Only by drastically reducing salt can someone eventually get back to taste buds as they were meant to be, where one can pick out the more subtle flavors of various foods.
So the current heavily salted diet leads to high blood pressure and poor health, but also undermines one’s sense of taste. Goes on to say that his Nutritarian diet will lead to this reawakening of one’s true taste buds, and so you will get much more enjoyment out of actually tasting a variety of unsalted foods.
5-Day Mimicking Diet
I’m on day 3 of the 5-day mimicking diet. 800 calories per day, except the first day I went without food entirely.
Focus on the mimicking diet is minimizing protein so to maximize the amount of autophagy. Less than 20 grams of protein per day, except that first day was 0. From Longo’s book The Longevity Diet.

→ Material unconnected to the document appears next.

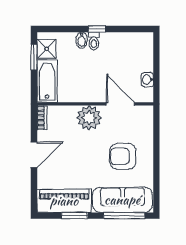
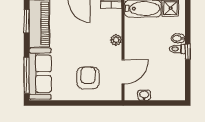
plant: (89, 118) -> (116, 40), width x0.53, depth x0.53
armchair: (123, 156) -> (88, 78), moved
window: (75, 216) -> (27, 21), moved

Really want the body to have to scavenge for protein wherever it can find it — all those wayward (and cancerous?) cells.
Longo says a healthy person should do this 3 times per year. Someone with diabetes much more often.
I knew I could do this because I did one similar 800 calorie day before and it wasn’t difficult. I thought I could boost the benefit by not eating that first day, which I knew I could do because I’ve done 48-hour fasts before.
Those more strenuous fasts one has to work one’s way up to them imo. Not sure I want to do a 5-day water fast because I do notice with a 48-hour fast that my energy level goes down significantly. One must feel very depleted after 5 days with no nutrition — really don’t want to experience that level of fatigue.
Insulin Spikes
It has only been just recently that I’ve come to realize the importance of keeping blood glucose levels steady compared to having large insulin spikes and the inevitable crashes, as when blood glucose levels drop severely, that’s when one feels very fatigued. Having steadier glucose levels that don’t vary that much means you avoid that fatigued state. That’s the benefit. No doubt, this has a very big impact on one’s mood. I would venture to guess that depression and low glucose levels go hand in hand.